Chart analysis data –
= Beginning of Section =
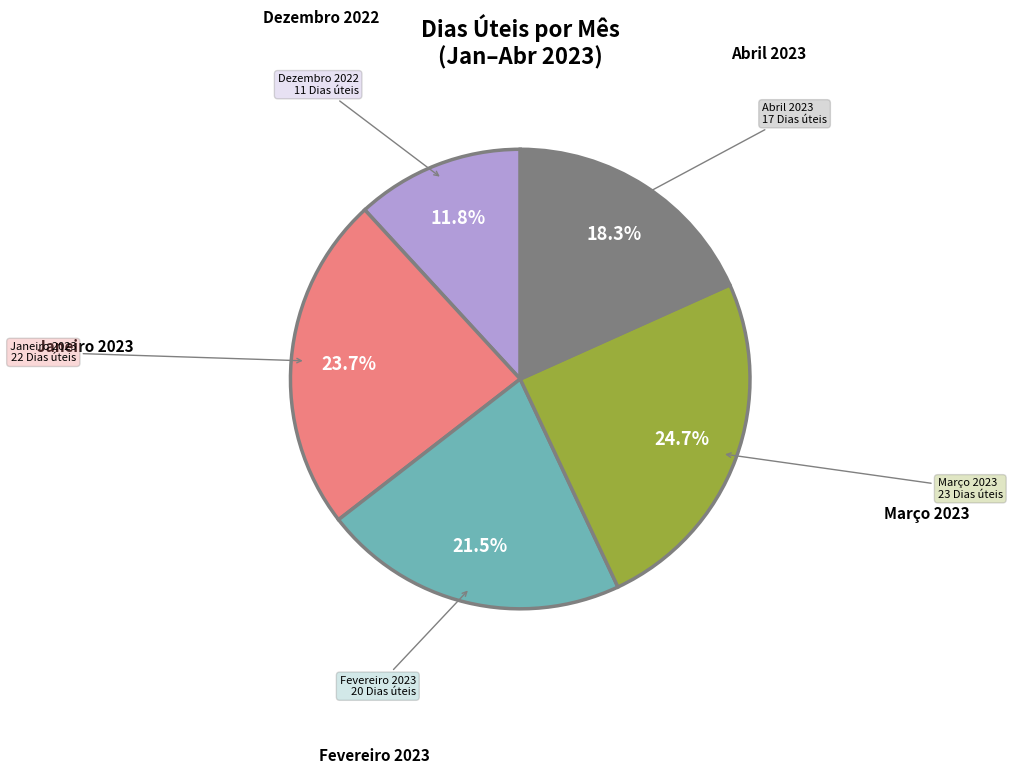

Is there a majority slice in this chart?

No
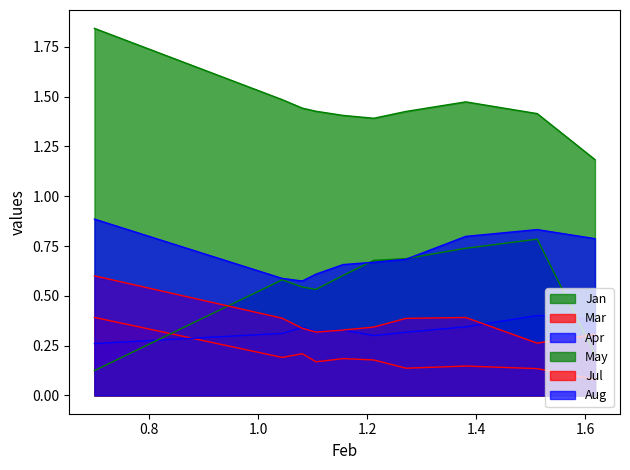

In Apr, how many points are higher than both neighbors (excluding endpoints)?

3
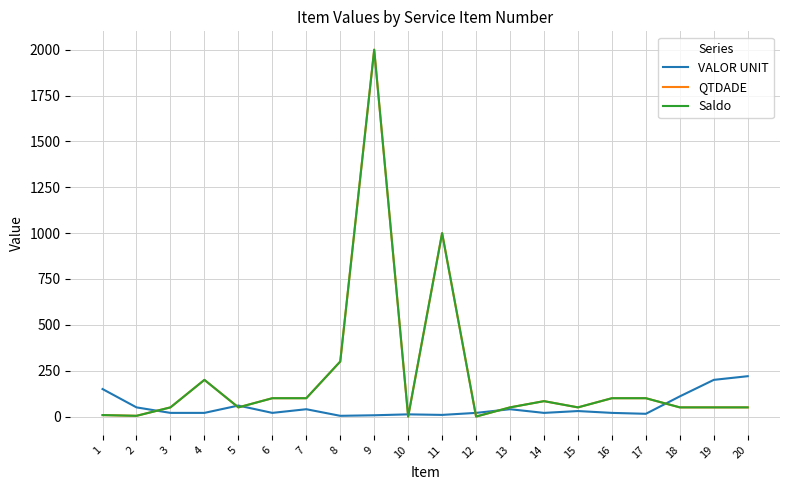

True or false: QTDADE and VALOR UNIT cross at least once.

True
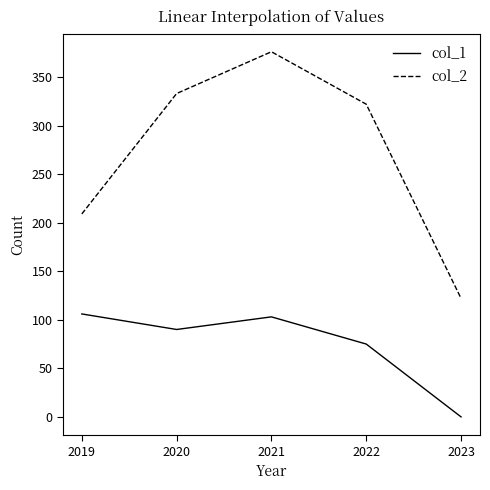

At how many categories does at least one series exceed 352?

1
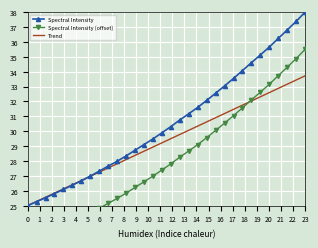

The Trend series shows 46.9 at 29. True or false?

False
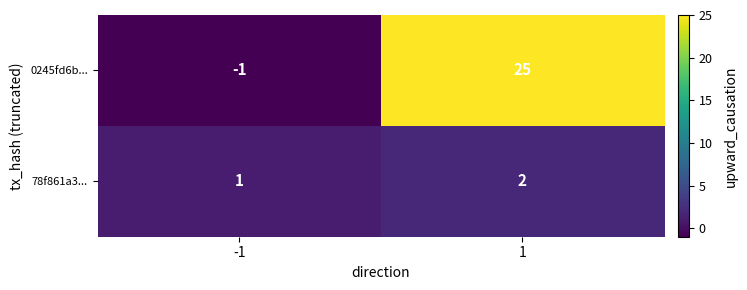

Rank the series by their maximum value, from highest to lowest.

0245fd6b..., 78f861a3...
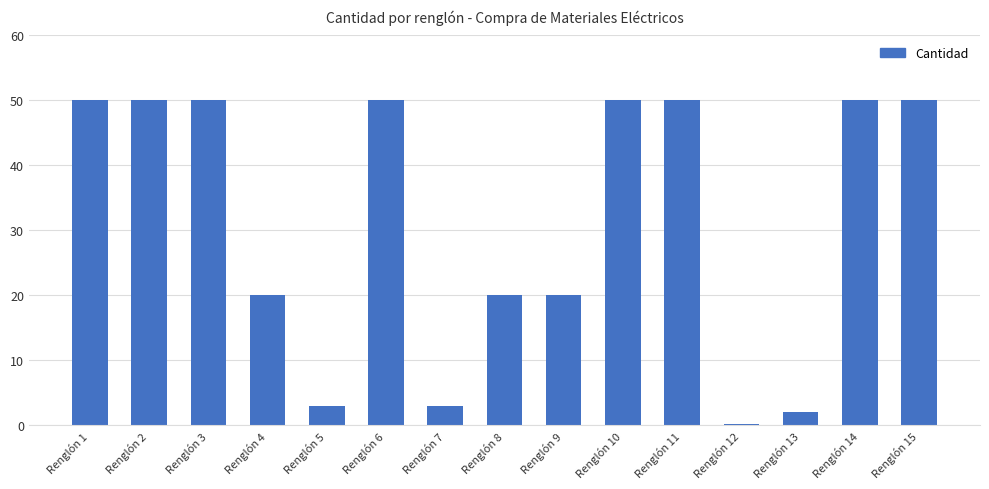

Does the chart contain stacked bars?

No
= End of Section =
Brief –
Copy all the rows above word for word, leaving the pictures out.

Answer box –
Is there a majority slice in this chart?

No

In Apr, how many points are higher than both neighbors (excluding endpoints)?

3

True or false: QTDADE and VALOR UNIT cross at least once.

True

At how many categories does at least one series exceed 352?

1

The Trend series shows 46.9 at 29. True or false?

False

Rank the series by their maximum value, from highest to lowest.

0245fd6b..., 78f861a3...

Does the chart contain stacked bars?

No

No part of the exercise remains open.